Stanton Lewis

Personal information
- Date of birth: 9 March 1974 (age 51)
- Position(s): Defender

Senior career*
- Years: Team / Apps / (Gls)
- 2001–2006: PHC Zebras
- 2006–2011: Boulevard Blazers

International career
- 1999–2006: Bermuda / 21 / (1)

Managerial career
- 2012: Warwick Academy

= Stanton Lewis (footballer, born 1974) =

Bermudian footballer

Stanton Lewis (born 9 March 1974) is a Bermudian retired international footballer.

==Club career==
A left-sided defender, Lewis has played club football for PHC Zebras and Boulevard Blazers.

==International career==
He earned a total of 21 caps for Bermuda, scoring 1 goal.
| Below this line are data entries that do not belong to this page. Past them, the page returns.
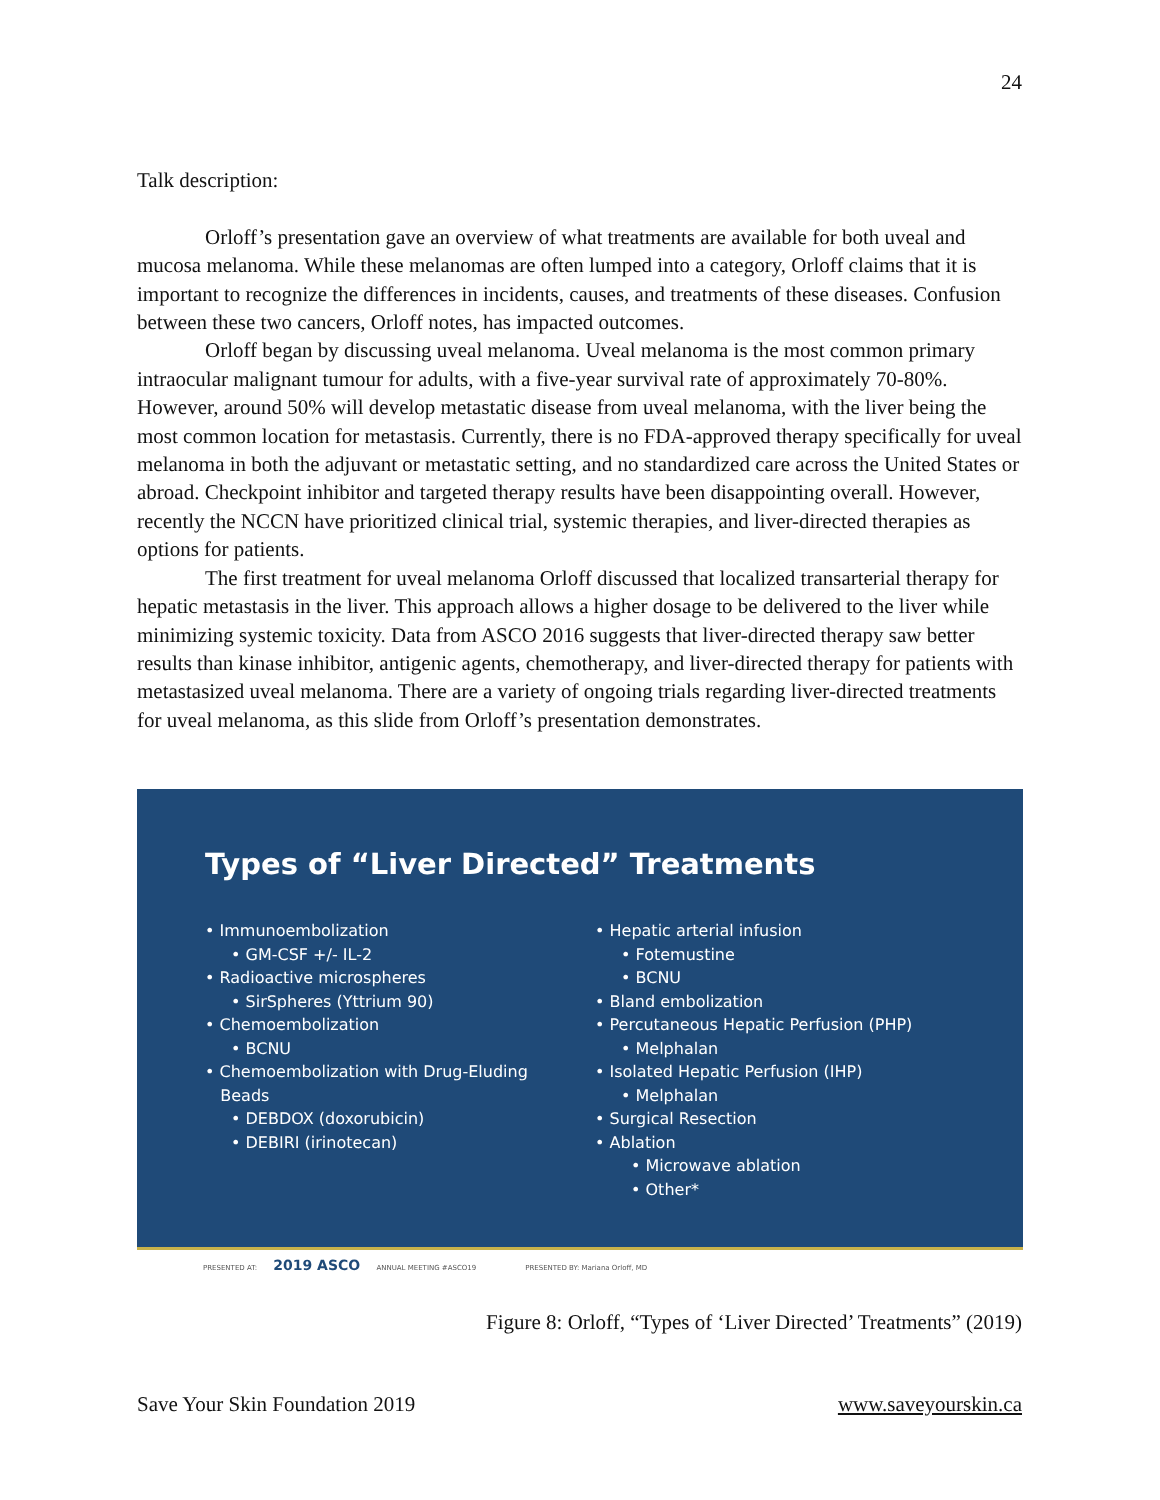24
Talk description:
Orloff’s presentation gave an overview of what treatments are available for both uveal and mucosa melanoma. While these melanomas are often lumped into a category, Orloff claims that it is important to recognize the differences in incidents, causes, and treatments of these diseases. Confusion between these two cancers, Orloff notes, has impacted outcomes.
Orloff began by discussing uveal melanoma. Uveal melanoma is the most common primary intraocular malignant tumour for adults, with a five-year survival rate of approximately 70-80%. However, around 50% will develop metastatic disease from uveal melanoma, with the liver being the most common location for metastasis. Currently, there is no FDA-approved therapy specifically for uveal melanoma in both the adjuvant or metastatic setting, and no standardized care across the United States or abroad. Checkpoint inhibitor and targeted therapy results have been disappointing overall. However, recently the NCCN have prioritized clinical trial, systemic therapies, and liver-directed therapies as options for patients.
The first treatment for uveal melanoma Orloff discussed that localized transarterial therapy for hepatic metastasis in the liver. This approach allows a higher dosage to be delivered to the liver while minimizing systemic toxicity. Data from ASCO 2016 suggests that liver-directed therapy saw better results than kinase inhibitor, antigenic agents, chemotherapy, and liver-directed therapy for patients with metastasized uveal melanoma. There are a variety of ongoing trials regarding liver-directed treatments for uveal melanoma, as this slide from Orloff’s presentation demonstrates.
Types of “Liver Directed” Treatments
• Immunoembolization
• GM-CSF +/- IL-2
• Radioactive microspheres
• SirSpheres (Yttrium 90)
• Chemoembolization
• BCNU
• Chemoembolization with Drug-Eluding
Beads
• DEBDOX (doxorubicin)
• DEBIRI (irinotecan)
• Hepatic arterial infusion
• Fotemustine
• BCNU
• Bland embolization
• Percutaneous Hepatic Perfusion (PHP)
• Melphalan
• Isolated Hepatic Perfusion (IHP)
• Melphalan
• Surgical Resection
• Ablation
• Microwave ablation
• Other*
PRESENTED AT: 2019 ASCO ANNUAL MEETING #ASCO19 PRESENTED BY: Mariana Orloff, MD
Figure 8: Orloff, “Types of ‘Liver Directed’ Treatments” (2019)
Save Your Skin Foundation 2019 www.saveyourskin.ca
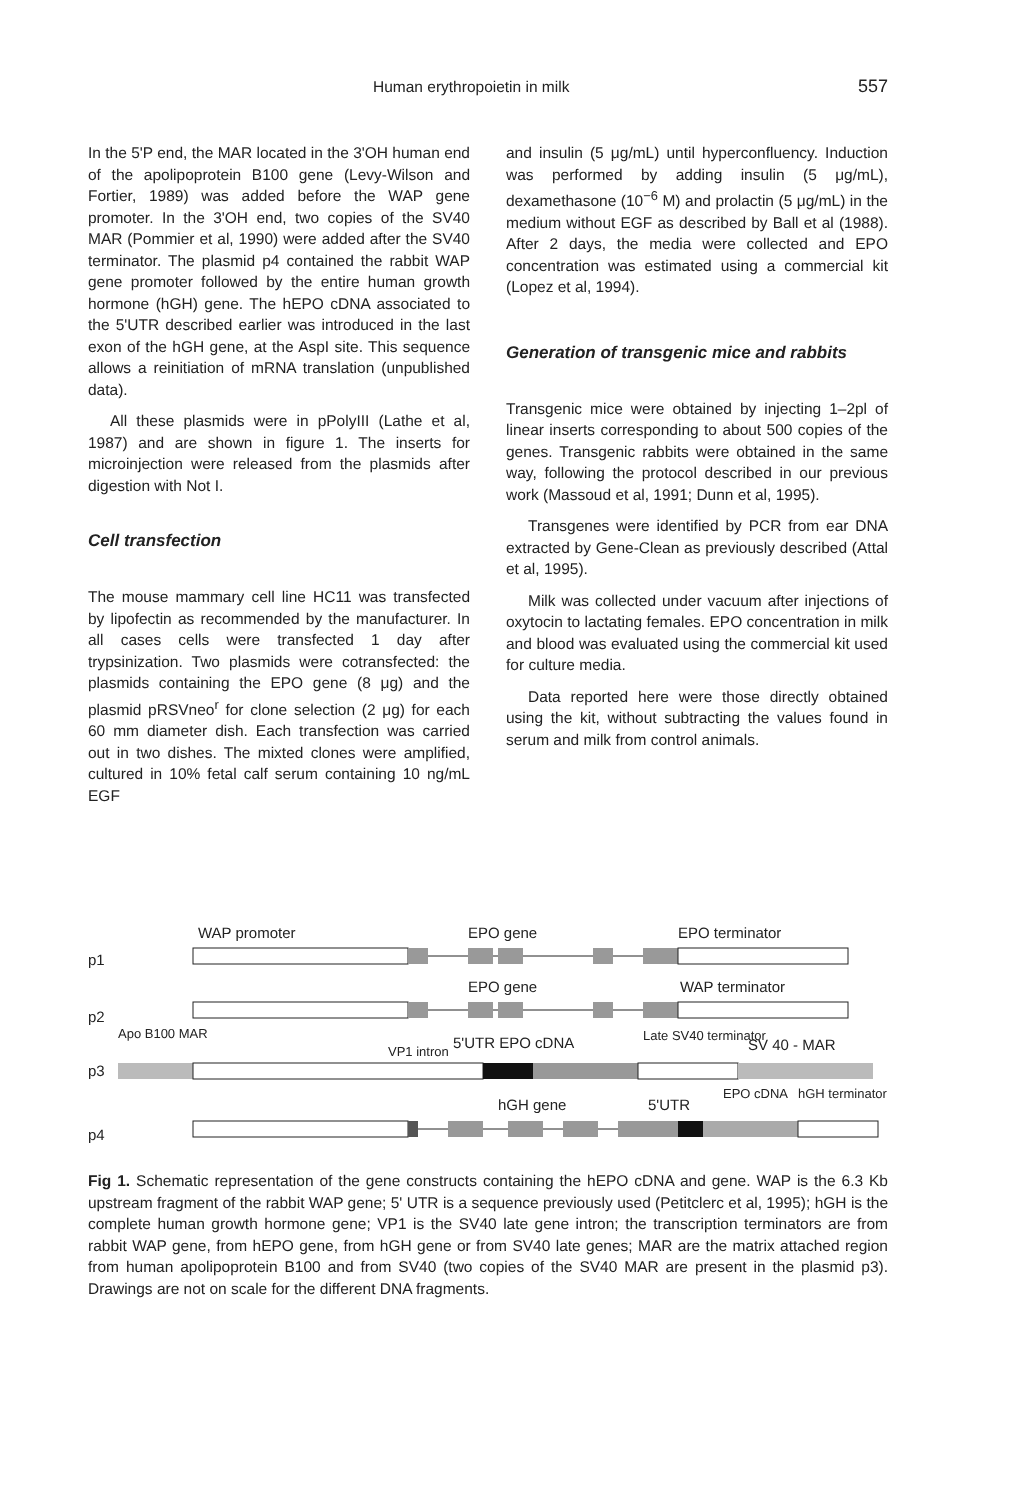Human erythropoietin in milk 557
In the 5'P end, the MAR located in the 3'OH human end of the apolipoprotein B100 gene (Levy-Wilson and Fortier, 1989) was added before the WAP gene promoter. In the 3'OH end, two copies of the SV40 MAR (Pommier et al, 1990) were added after the SV40 terminator. The plasmid p4 contained the rabbit WAP gene promoter followed by the entire human growth hormone (hGH) gene. The hEPO cDNA associated to the 5'UTR described earlier was introduced in the last exon of the hGH gene, at the AspI site. This sequence allows a reinitiation of mRNA translation (unpublished data).
All these plasmids were in pPolyIII (Lathe et al, 1987) and are shown in figure 1. The inserts for microinjection were released from the plasmids after digestion with Not I.
Cell transfection
The mouse mammary cell line HC11 was transfected by lipofectin as recommended by the manufacturer. In all cases cells were transfected 1 day after trypsinization. Two plasmids were cotransfected: the plasmids containing the EPO gene (8 μg) and the plasmid pRSVneo<sup>r</sup> for clone selection (2 μg) for each 60 mm diameter dish. Each transfection was carried out in two dishes. The mixted clones were amplified, cultured in 10% fetal calf serum containing 10 ng/mL EGF
and insulin (5 μg/mL) until hyperconfluency. Induction was performed by adding insulin (5 μg/mL), dexamethasone (10<sup>−6</sup> M) and prolactin (5 μg/mL) in the medium without EGF as described by Ball et al (1988). After 2 days, the media were collected and EPO concentration was estimated using a commercial kit (Lopez et al, 1994).
Generation of transgenic mice and rabbits
Transgenic mice were obtained by injecting 1–2pl of linear inserts corresponding to about 500 copies of the genes. Transgenic rabbits were obtained in the same way, following the protocol described in our previous work (Massoud et al, 1991; Dunn et al, 1995).
Transgenes were identified by PCR from ear DNA extracted by Gene-Clean as previously described (Attal et al, 1995).
Milk was collected under vacuum after injections of oxytocin to lactating females. EPO concentration in milk and blood was evaluated using the commercial kit used for culture media.
Data reported here were those directly obtained using the kit, without subtracting the values found in serum and milk from control animals.
WAP promoter
EPO gene
EPO terminator
p1
EPO gene
WAP terminator
p2
Apo B100 MAR
VP1 intron
5'UTR EPO cDNA
Late SV40 terminator
SV 40 - MAR
p3
hGH gene
5'UTR
EPO cDNA
hGH terminator
p4
Fig 1. Schematic representation of the gene constructs containing the hEPO cDNA and gene. WAP is the 6.3 Kb upstream fragment of the rabbit WAP gene; 5' UTR is a sequence previously used (Petitclerc et al, 1995); hGH is the complete human growth hormone gene; VP1 is the SV40 late gene intron; the transcription terminators are from rabbit WAP gene, from hEPO gene, from hGH gene or from SV40 late genes; MAR are the matrix attached region from human apolipoprotein B100 and from SV40 (two copies of the SV40 MAR are present in the plasmid p3). Drawings are not on scale for the different DNA fragments.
His final international match was a November 2006 CONCACAF Gold Cup qualification match against Barbados.

===International goals===
Scores and results list Bermuda's goal tally first.

| N. | Date | Venue | Opponent | Score | Result | Competition | Ref |
|---|---|---|---|---|---|---|---|
| 1. | 19 March 2000 | National Stadium, Hamilton, Bermuda | British Virgin Islands | 5–0 | 9–0 | 2002 FIFA World Cup qualification |  |

==Managerial career==
In 2012, he was Head Coach of Warwick Academy.